> TASK: For the records below, copy exactly the span that begins at the line containing "Einlösbar im Markt" and stops after the line containing "Jalan di Gang Angsa", minus any pictures.

> RECORDS TO USE:
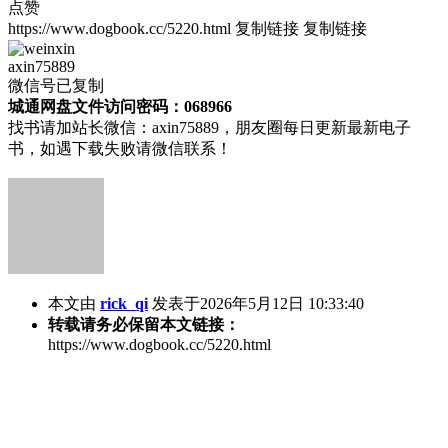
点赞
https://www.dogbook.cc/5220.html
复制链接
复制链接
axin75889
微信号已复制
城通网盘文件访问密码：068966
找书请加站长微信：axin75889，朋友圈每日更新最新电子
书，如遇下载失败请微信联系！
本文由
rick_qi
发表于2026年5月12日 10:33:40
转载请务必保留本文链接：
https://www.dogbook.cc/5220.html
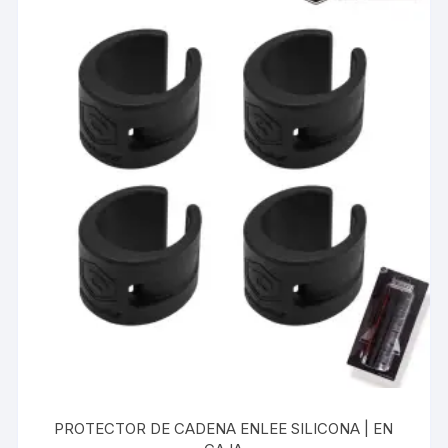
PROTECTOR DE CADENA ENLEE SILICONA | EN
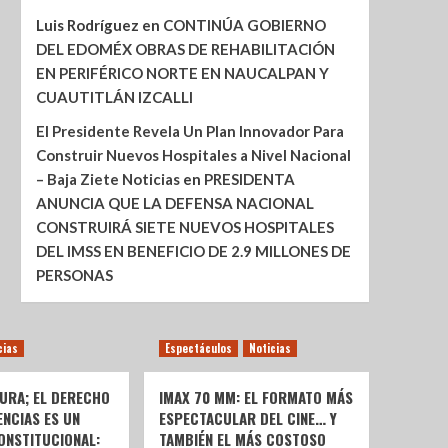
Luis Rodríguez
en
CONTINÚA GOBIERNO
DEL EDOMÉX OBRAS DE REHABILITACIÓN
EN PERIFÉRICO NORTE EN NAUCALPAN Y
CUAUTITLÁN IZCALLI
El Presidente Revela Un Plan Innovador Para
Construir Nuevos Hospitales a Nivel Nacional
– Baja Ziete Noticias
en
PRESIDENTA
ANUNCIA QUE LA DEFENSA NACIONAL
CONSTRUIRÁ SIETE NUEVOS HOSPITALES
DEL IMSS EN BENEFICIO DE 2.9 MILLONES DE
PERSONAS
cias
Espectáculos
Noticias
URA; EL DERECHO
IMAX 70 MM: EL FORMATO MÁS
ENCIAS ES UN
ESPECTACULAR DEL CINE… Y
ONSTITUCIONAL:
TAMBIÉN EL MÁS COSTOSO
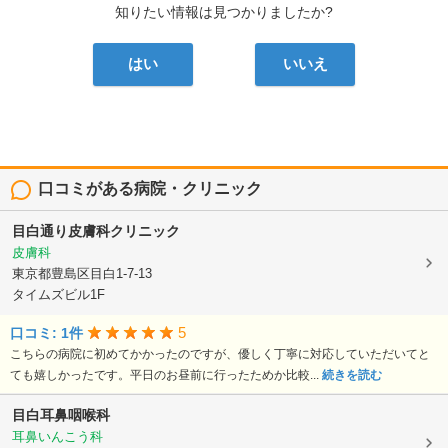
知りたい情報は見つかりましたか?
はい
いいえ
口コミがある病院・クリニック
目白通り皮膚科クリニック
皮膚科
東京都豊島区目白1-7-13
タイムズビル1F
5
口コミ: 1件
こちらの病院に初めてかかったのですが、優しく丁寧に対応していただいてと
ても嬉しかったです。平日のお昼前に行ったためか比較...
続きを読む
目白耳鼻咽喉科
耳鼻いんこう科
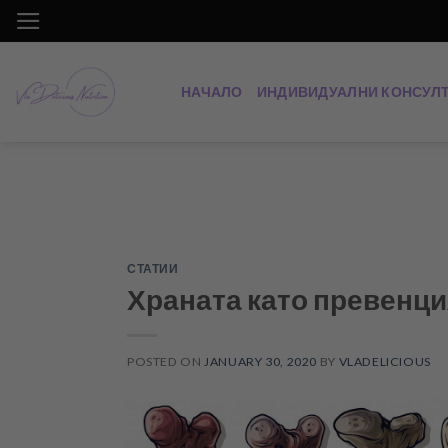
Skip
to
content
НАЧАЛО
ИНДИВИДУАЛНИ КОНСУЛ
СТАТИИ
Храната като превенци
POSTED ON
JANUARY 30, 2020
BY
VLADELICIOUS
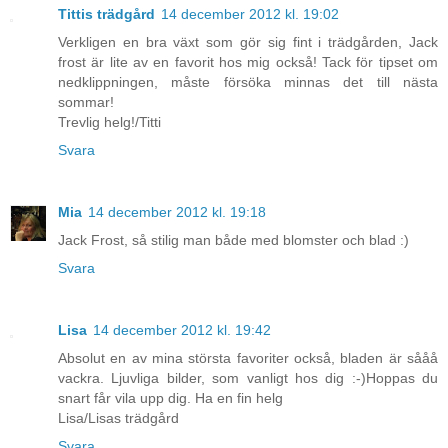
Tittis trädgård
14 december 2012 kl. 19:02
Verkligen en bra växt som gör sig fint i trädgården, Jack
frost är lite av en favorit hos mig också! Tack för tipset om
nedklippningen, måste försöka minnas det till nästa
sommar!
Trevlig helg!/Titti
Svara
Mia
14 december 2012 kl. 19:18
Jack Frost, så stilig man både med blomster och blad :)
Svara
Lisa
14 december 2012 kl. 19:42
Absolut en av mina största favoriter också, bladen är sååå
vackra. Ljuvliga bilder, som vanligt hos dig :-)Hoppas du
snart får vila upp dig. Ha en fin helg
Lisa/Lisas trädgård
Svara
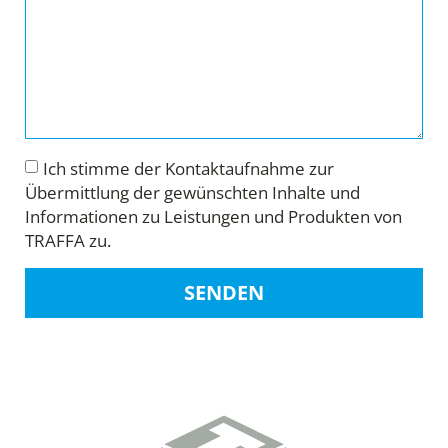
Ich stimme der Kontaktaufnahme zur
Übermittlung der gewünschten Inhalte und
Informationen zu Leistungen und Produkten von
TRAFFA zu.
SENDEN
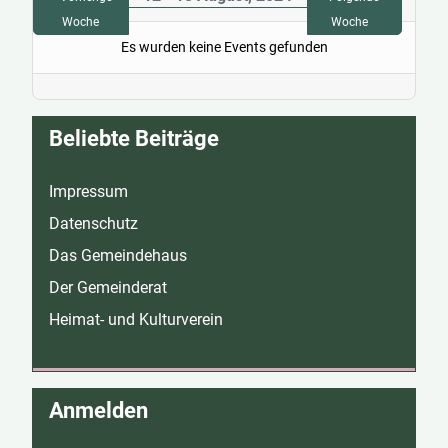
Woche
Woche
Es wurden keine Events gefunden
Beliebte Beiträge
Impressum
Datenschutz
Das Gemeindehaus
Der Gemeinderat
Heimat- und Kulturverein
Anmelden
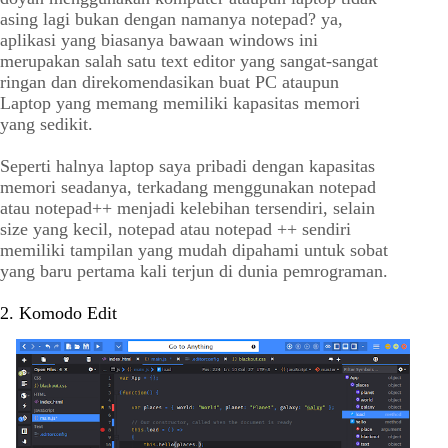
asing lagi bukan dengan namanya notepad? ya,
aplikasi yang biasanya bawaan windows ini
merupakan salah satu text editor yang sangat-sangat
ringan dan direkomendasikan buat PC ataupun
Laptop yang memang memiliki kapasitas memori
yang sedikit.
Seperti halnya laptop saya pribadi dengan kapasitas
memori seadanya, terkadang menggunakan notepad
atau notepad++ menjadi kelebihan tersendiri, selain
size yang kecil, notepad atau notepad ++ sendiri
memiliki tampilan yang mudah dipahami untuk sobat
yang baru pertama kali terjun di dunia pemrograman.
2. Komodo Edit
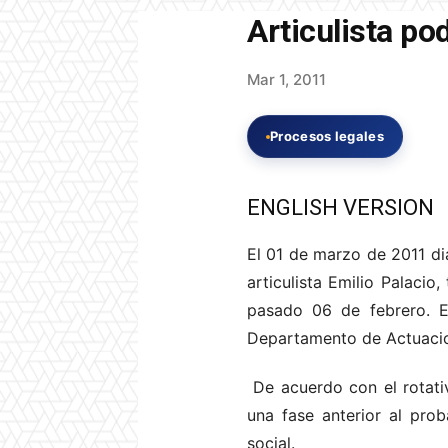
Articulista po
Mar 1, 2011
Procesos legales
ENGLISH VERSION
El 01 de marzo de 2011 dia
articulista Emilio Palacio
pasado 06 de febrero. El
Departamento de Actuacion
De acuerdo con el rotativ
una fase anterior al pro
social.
* * *
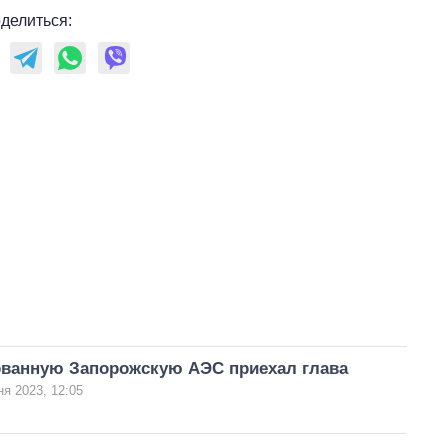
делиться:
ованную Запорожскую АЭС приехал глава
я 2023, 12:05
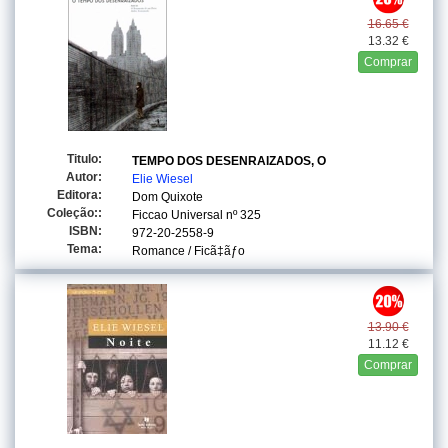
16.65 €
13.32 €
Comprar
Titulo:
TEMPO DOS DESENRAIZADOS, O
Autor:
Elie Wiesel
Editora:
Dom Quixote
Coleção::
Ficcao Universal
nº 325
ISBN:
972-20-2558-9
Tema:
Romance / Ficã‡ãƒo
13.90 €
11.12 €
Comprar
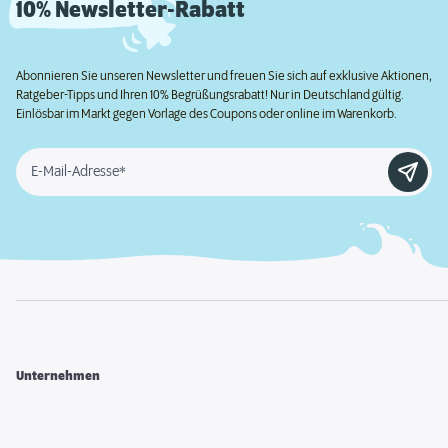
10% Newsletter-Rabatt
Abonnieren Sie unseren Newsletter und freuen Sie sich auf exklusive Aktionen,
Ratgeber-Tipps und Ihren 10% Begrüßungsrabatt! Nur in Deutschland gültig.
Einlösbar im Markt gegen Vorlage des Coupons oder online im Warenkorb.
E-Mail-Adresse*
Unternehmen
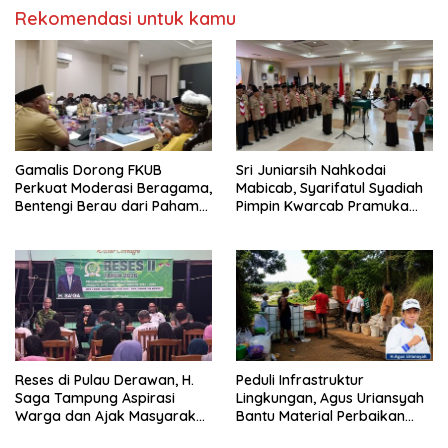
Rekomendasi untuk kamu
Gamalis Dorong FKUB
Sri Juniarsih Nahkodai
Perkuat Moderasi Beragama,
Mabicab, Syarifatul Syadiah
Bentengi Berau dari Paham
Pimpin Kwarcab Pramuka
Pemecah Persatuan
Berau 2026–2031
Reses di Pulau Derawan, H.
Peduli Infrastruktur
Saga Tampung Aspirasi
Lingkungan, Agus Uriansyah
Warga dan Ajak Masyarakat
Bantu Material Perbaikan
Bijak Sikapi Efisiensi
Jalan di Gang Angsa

> EXERCISE RESPONSE:
Einlösbar im Markt gegen Vorlage des Coupons oder online im Warenkorb.
E-Mail-Adresse*
Unternehmen
Rekomendasi untuk kamu
Gamalis Dorong FKUB
Sri Juniarsih Nahkodai
Perkuat Moderasi Beragama,
Mabicab, Syarifatul Syadiah
Bentengi Berau dari Paham
Pimpin Kwarcab Pramuka
Pemecah Persatuan
Berau 2026–2031
Reses di Pulau Derawan, H.
Peduli Infrastruktur
Saga Tampung Aspirasi
Lingkungan, Agus Uriansyah
Warga dan Ajak Masyarakat
Bantu Material Perbaikan
Bijak Sikapi Efisiensi
Jalan di Gang Angsa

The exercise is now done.